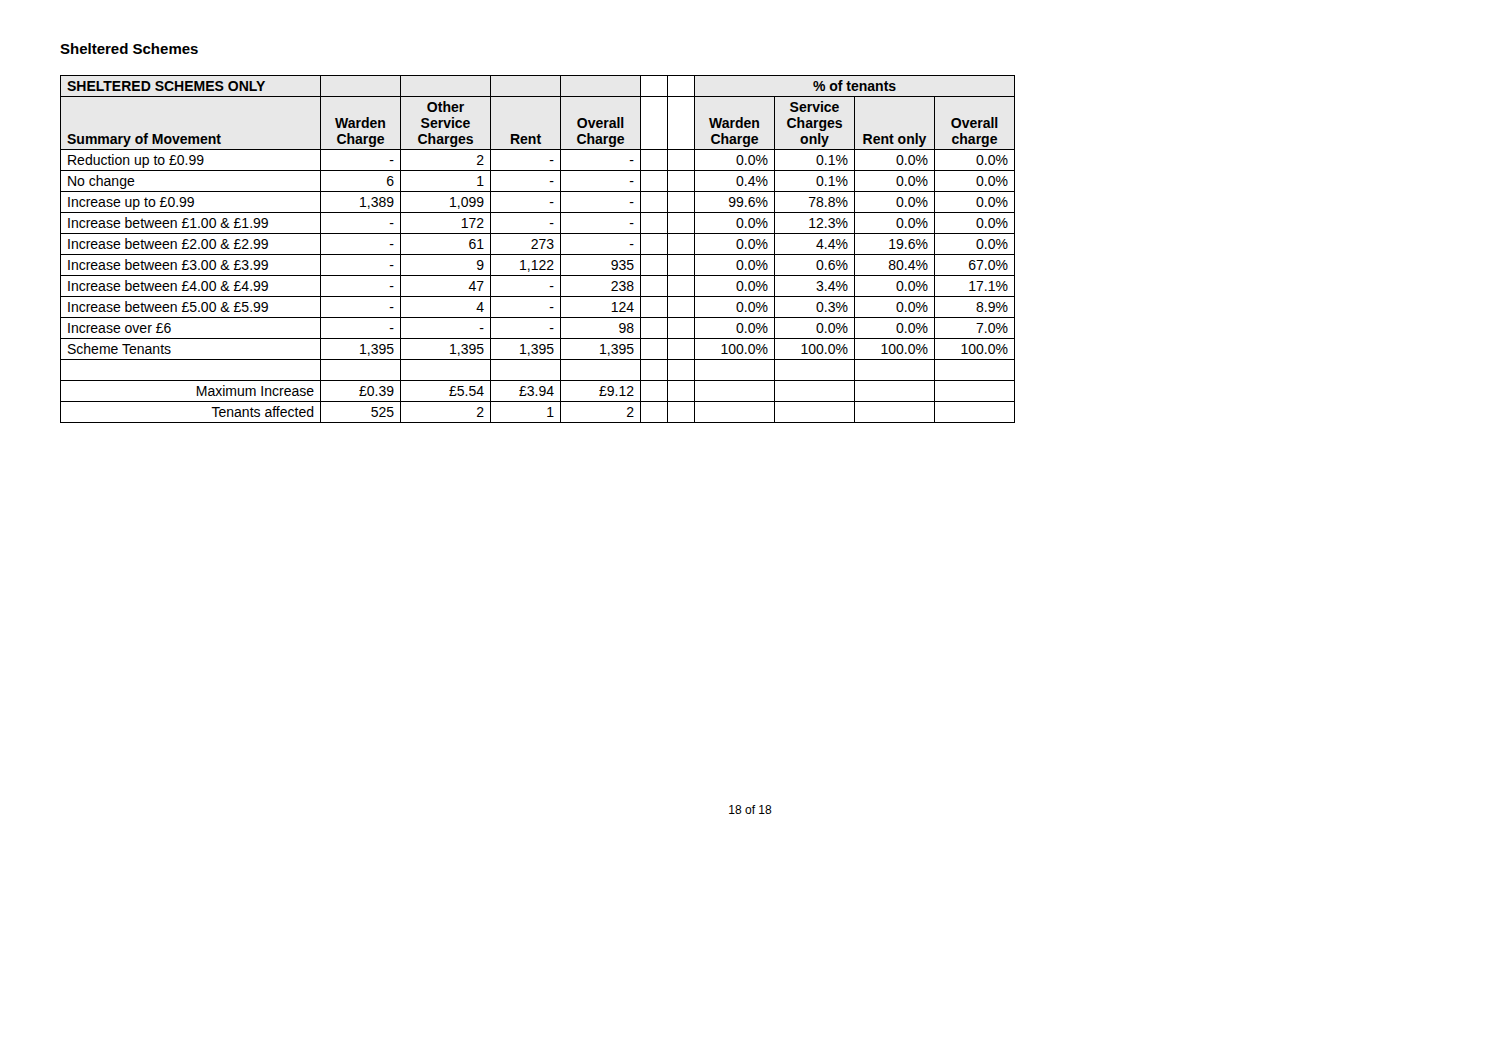Sheltered Schemes
| SHELTERED SCHEMES ONLY | | | | | | | % of tenants |
| --- | --- | --- | --- | --- | --- | --- | --- |
| Summary of Movement | Warden Charge | Other Service Charges | Rent | Overall Charge | | | Warden Charge | Service Charges only | Rent only | Overall charge |
| Reduction up to £0.99 | - | 2 | - | - | | | 0.0% | 0.1% | 0.0% | 0.0% |
| No change | 6 | 1 | - | - | | | 0.4% | 0.1% | 0.0% | 0.0% |
| Increase up to £0.99 | 1,389 | 1,099 | - | - | | | 99.6% | 78.8% | 0.0% | 0.0% |
| Increase between £1.00 & £1.99 | - | 172 | - | - | | | 0.0% | 12.3% | 0.0% | 0.0% |
| Increase between £2.00 & £2.99 | - | 61 | 273 | - | | | 0.0% | 4.4% | 19.6% | 0.0% |
| Increase between £3.00 & £3.99 | - | 9 | 1,122 | 935 | | | 0.0% | 0.6% | 80.4% | 67.0% |
| Increase between £4.00 & £4.99 | - | 47 | - | 238 | | | 0.0% | 3.4% | 0.0% | 17.1% |
| Increase between £5.00 & £5.99 | - | 4 | - | 124 | | | 0.0% | 0.3% | 0.0% | 8.9% |
| Increase over £6 | - | - | - | 98 | | | 0.0% | 0.0% | 0.0% | 7.0% |
| Scheme Tenants | 1,395 | 1,395 | 1,395 | 1,395 | | | 100.0% | 100.0% | 100.0% | 100.0% |
| Maximum Increase | £0.39 | £5.54 | £3.94 | £9.12 | | | | | | |
| Tenants affected | 525 | 2 | 1 | 2 | | | | | | |
18 of 18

Exercise directions => Beginning with the line that contains "80.4% | 67.0% |", output each line of the listing above through the last one, exactly and with nothing added.

Result =>
| Increase between £3.00 & £3.99 | - | 9 | 1,122 | 935 | | | 0.0% | 0.6% | 80.4% | 67.0% |
| Increase between £4.00 & £4.99 | - | 47 | - | 238 | | | 0.0% | 3.4% | 0.0% | 17.1% |
| Increase between £5.00 & £5.99 | - | 4 | - | 124 | | | 0.0% | 0.3% | 0.0% | 8.9% |
| Increase over £6 | - | - | - | 98 | | | 0.0% | 0.0% | 0.0% | 7.0% |
| Scheme Tenants | 1,395 | 1,395 | 1,395 | 1,395 | | | 100.0% | 100.0% | 100.0% | 100.0% |
| Maximum Increase | £0.39 | £5.54 | £3.94 | £9.12 | | | | | | |
| Tenants affected | 525 | 2 | 1 | 2 | | | | | | |
18 of 18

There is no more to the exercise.